[JOB ITEM] Strip out the pictures and output each remaining line of the data word for word.
[DATA TO PROCESS — start]
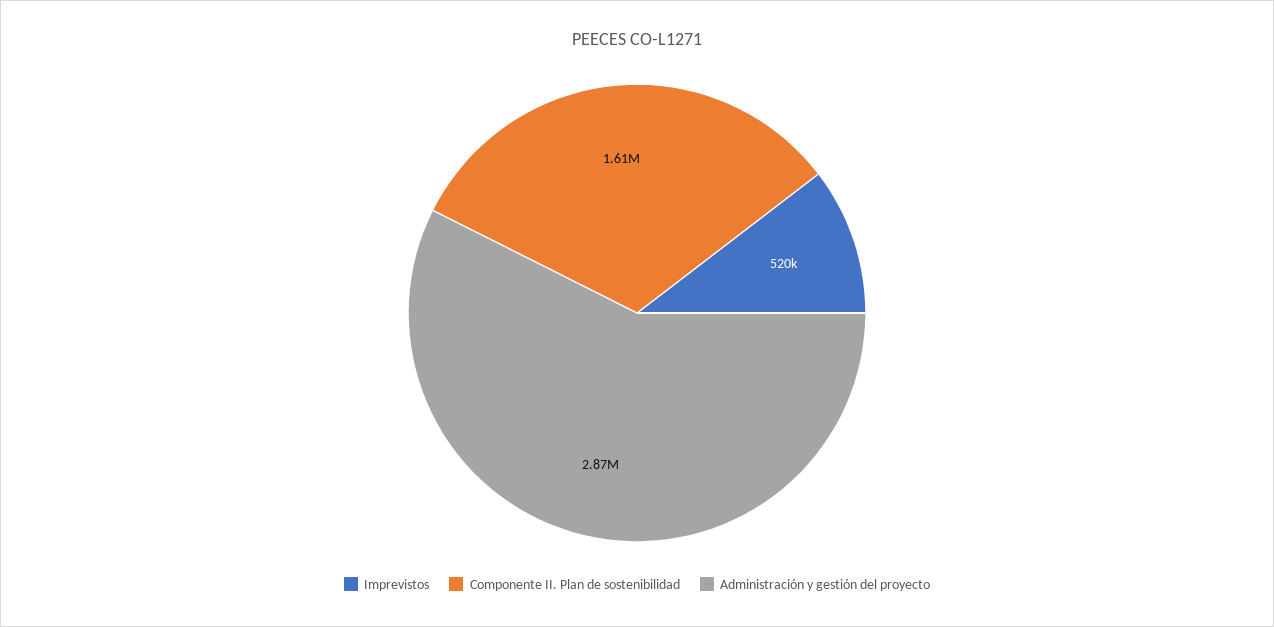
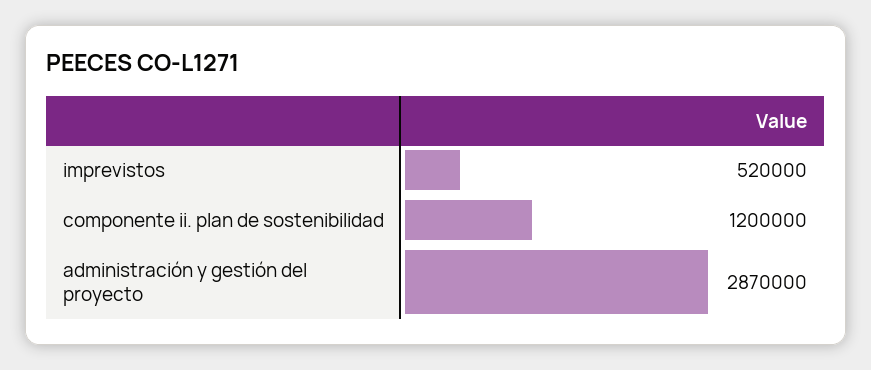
  {
    "Imprevistos": 520000,
-   "Componente II. Plan de sostenibilidad": 1610000,
+   "Componente II. Plan de sostenibilidad": 1200000,
    "Administración y gestión del proyecto": 2870000
  }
[DATA TO PROCESS — finish]
[EXERCISE RESULT]
  {
    "Imprevistos": 520000,
-   "Componente II. Plan de sostenibilidad": 1610000,
+   "Componente II. Plan de sostenibilidad": 1200000,
    "Administración y gestión del proyecto": 2870000
  }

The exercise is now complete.